There Cantonese sweet soup was born in the post-war period in the provinces of Guangzhou and Shanghai, before reaching Hong Kong. It is here that in the 80's and 90's the first tong sui and che shops were born the original recipe gradually underwent the influence of Western cuisine. Just like the even better known Taiwanese bubble tea drink, Chinese sweet soup has also ended up becoming, in modern times, a widespread street food customizable with different toppings, such as fruit and tapioca balls, and available in an extraordinary and creative variety of flavors and colors. There is, of course, no shortage too specialized shops whose cooks faithfully reproduce and serve the recipes of their ancestors, paying the utmost attention to cooking times and methods, the balance of flavors and the selection of quality ingredients.

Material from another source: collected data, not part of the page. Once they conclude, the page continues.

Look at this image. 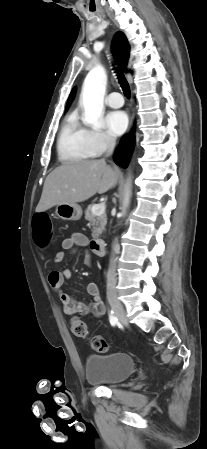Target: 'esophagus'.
<instances>
[{"mask_svg": "<svg viewBox=\"0 0 207 449\" xmlns=\"http://www.w3.org/2000/svg\"><path fill=\"white\" fill-rule=\"evenodd\" d=\"M132 125H133V117L131 118L130 128L132 127Z\"/></svg>", "mask_w": 207, "mask_h": 449, "instance_id": "34e87169", "label": "esophagus"}]
</instances>
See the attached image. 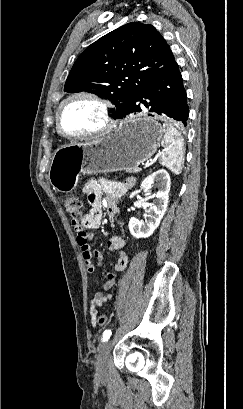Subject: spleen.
I'll return each instance as SVG.
<instances>
[{
    "mask_svg": "<svg viewBox=\"0 0 243 409\" xmlns=\"http://www.w3.org/2000/svg\"><path fill=\"white\" fill-rule=\"evenodd\" d=\"M163 133L161 144L164 151L161 153L159 162L178 175L182 171L184 162V140L180 132L169 122L163 123Z\"/></svg>",
    "mask_w": 243,
    "mask_h": 409,
    "instance_id": "3e777b00",
    "label": "spleen"
}]
</instances>
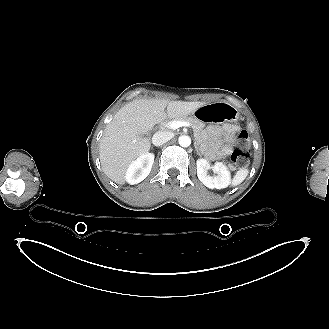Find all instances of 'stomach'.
<instances>
[{
	"label": "stomach",
	"mask_w": 329,
	"mask_h": 329,
	"mask_svg": "<svg viewBox=\"0 0 329 329\" xmlns=\"http://www.w3.org/2000/svg\"><path fill=\"white\" fill-rule=\"evenodd\" d=\"M196 119L203 123L208 122H236L239 118V113L236 109L224 102H214L201 106L193 114Z\"/></svg>",
	"instance_id": "0dacf381"
}]
</instances>
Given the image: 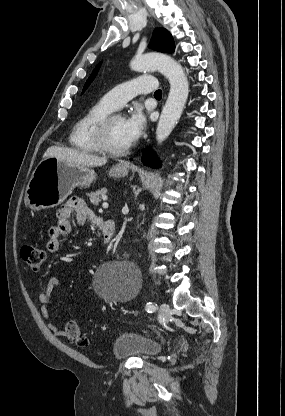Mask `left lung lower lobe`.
Returning <instances> with one entry per match:
<instances>
[{
    "mask_svg": "<svg viewBox=\"0 0 285 416\" xmlns=\"http://www.w3.org/2000/svg\"><path fill=\"white\" fill-rule=\"evenodd\" d=\"M143 164L150 166L152 168H159L160 163L156 155L149 149L145 150L142 155Z\"/></svg>",
    "mask_w": 285,
    "mask_h": 416,
    "instance_id": "0a47b994",
    "label": "left lung lower lobe"
}]
</instances>
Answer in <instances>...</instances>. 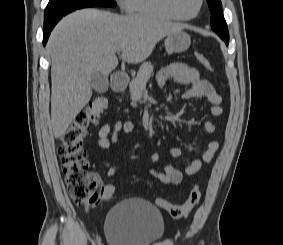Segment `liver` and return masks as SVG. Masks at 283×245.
<instances>
[{"instance_id": "liver-1", "label": "liver", "mask_w": 283, "mask_h": 245, "mask_svg": "<svg viewBox=\"0 0 283 245\" xmlns=\"http://www.w3.org/2000/svg\"><path fill=\"white\" fill-rule=\"evenodd\" d=\"M183 25L139 15L120 16L87 8L64 17L52 31L47 50L51 57V125L55 138L67 128L92 96L89 79L99 71L109 75L120 59L140 63L166 35Z\"/></svg>"}]
</instances>
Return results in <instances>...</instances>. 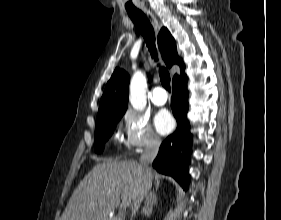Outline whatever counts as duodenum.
Here are the masks:
<instances>
[{
	"label": "duodenum",
	"mask_w": 281,
	"mask_h": 220,
	"mask_svg": "<svg viewBox=\"0 0 281 220\" xmlns=\"http://www.w3.org/2000/svg\"><path fill=\"white\" fill-rule=\"evenodd\" d=\"M113 220H121V219H118V218H114Z\"/></svg>",
	"instance_id": "410a0bca"
}]
</instances>
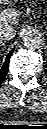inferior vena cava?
I'll use <instances>...</instances> for the list:
<instances>
[{
  "instance_id": "obj_1",
  "label": "inferior vena cava",
  "mask_w": 47,
  "mask_h": 129,
  "mask_svg": "<svg viewBox=\"0 0 47 129\" xmlns=\"http://www.w3.org/2000/svg\"><path fill=\"white\" fill-rule=\"evenodd\" d=\"M16 34V30L14 27L10 25H3L0 27V40L5 41L12 39Z\"/></svg>"
}]
</instances>
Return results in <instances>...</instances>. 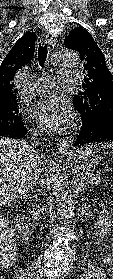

This dessert, looking similar to a soup, it has a more or less thick creamy consistency and is generally served at the end of a meal, in hot or cold version according to the seasons. Among the most famous sweet soups we find, as we have seen, that with azuki beans, prepared with dried lotus seeds, orange or mandarin peel and cane sugar, but also that based on black sesame, the Do you ever know lou, or a sort of cream-colored pudding prepared with sago starch or, alternatively, tapioca pearls, water, coconut milk and evaporated milk. Then there is no shortage of soups anymore sweet and delicate, including one made with sweet almonds, sweet potatoes or taro; those more exotic based on tropical fruit (for example mango and pomelo), red dates or peach gum; those flavored with spices (for example ginger or cumin) or local aromatic herbs and, finally, those that have inside them ingredients salty for us westerners somewhat bizarre, such as turtle meat or dried frogs.
In short, there really is something for all tastes and food preferences, with inevitable additions of superfood ingredients that can range from goji berries to gingko biloba.
For the mackerel and sweet and sour zucchini recipe with mustard sauce, peel the zucchini, cut them into sticks, blanch them in a pan with a drizzle of oil for 2 minutes, then add a sage leaf, a bay leaf, a sprig of rosemary and two tablespoons of pine nuts, previously toasted.
Mix, cook and blend with 3-4 tablespoons of apple cider vinegar; also add 15 g of cane sugar, let the vinegar evaporate and continue
cooking for another minute. Mix 2 tablespoons of rustic mustard with a tablespoon of oil, half a teaspoon of finely chopped shallot, a tablespoon of mayonnaise and a tablespoon of water.
For the mackerel: cook the mackerel fillets in a non-stick pan with a drizzle of oil and a pinch of salt on the skin side for 3-4 minutes, then turn them over, turn off the heat and let them rest for 3-4 minutes. Serve with the sweet and sour courgettes and the mustard sauce.